• [Text provided]
===============

Sunday, January 31, 2010

Notes on SQL 9

Previous related posts:

XML

FOR XML _____:

  • RAW: returns each row as an XML element and each column as an XML attribute (<row ClientID="13" Name="Fake client name" />). Aliases can be used for columns, using RAW('element_type') causes the rows to be "named" element_type (instead of "row" in the example), adding ROOT('root_name') wraps everything in <root_name> </root_name> tags, and adding ELEMENTS causes each column to be listed as its own element instead of an attribute. By default, NULL values are not included as attributes in the XML element (or as XML elements if the ELEMENTS directive is used), but adding the XSINIL directve to the ELEMENTS directive adds an "xsi:nil="true"" attribute for elements whose corresponding columns have NULL. As a side-effect, a namespace is added to the root element in the XML, since that's where the nil attribute is declared.

  • AUTO: supports basic ("single-child") hierarchies. The hierarchy is created based on the order of the columns in the SELECT statement (not the order in which the tables are referenced). Each table referenced, though, gets its object in the hierarchy, named after the alias used for the table. The order of the rows in the result determines how the hierarchy is built, so ORDER BY clauses are important when using this mode.

===============

• [Dataset excerpt]
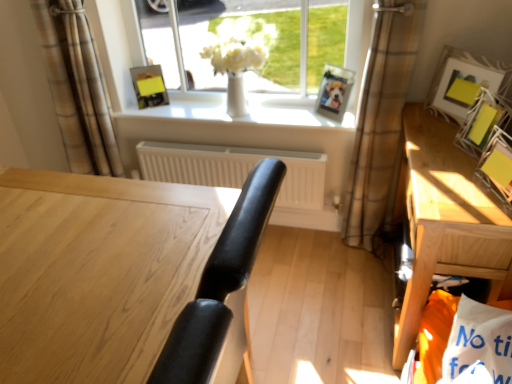
Identify the location of vacant space situated above white glossy window sill at center (from a real-world perspective). This screenshot has width=512, height=384. (246, 113).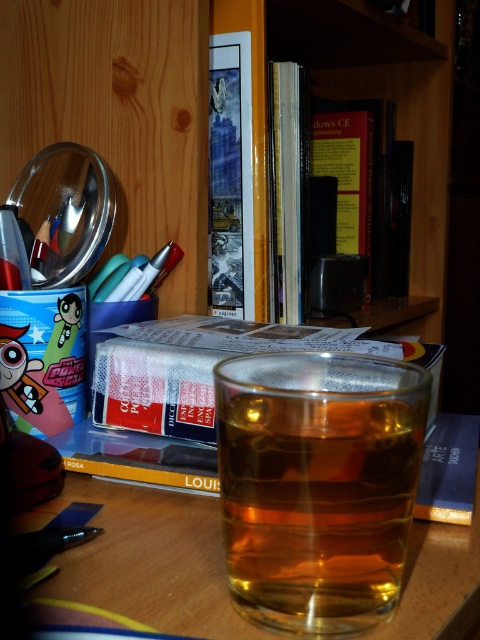
Question: Which point is closer to the camera?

===============

• [Task instructions]
(1) In the notes on SQL, what is the object for each table referenced in AUTO mode named after?
(2) Quote the notes on SQL from "Notes on SQL" up to and including "attribute is declared.".

• [Answer section]
(1) The alias used for the table.

(2)
Notes on SQL 9

Previous related posts:

XML

FOR XML _____:

  • RAW: returns each row as an XML element and each column as an XML attribute (<row ClientID="13" Name="Fake client name" />). Aliases can be used for columns, using RAW('element_type') causes the rows to be "named" element_type (instead of "row" in the example), adding ROOT('root_name') wraps everything in <root_name> </root_name> tags, and adding ELEMENTS causes each column to be listed as its own element instead of an attribute. By default, NULL values are not included as attributes in the XML element (or as XML elements if the ELEMENTS directive is used), but adding the XSINIL directve to the ELEMENTS directive adds an "xsi:nil="true"" attribute for elements whose corresponding columns have NULL. As a side-effect, a namespace is added to the root element in the XML, since that's where the nil attribute is declared.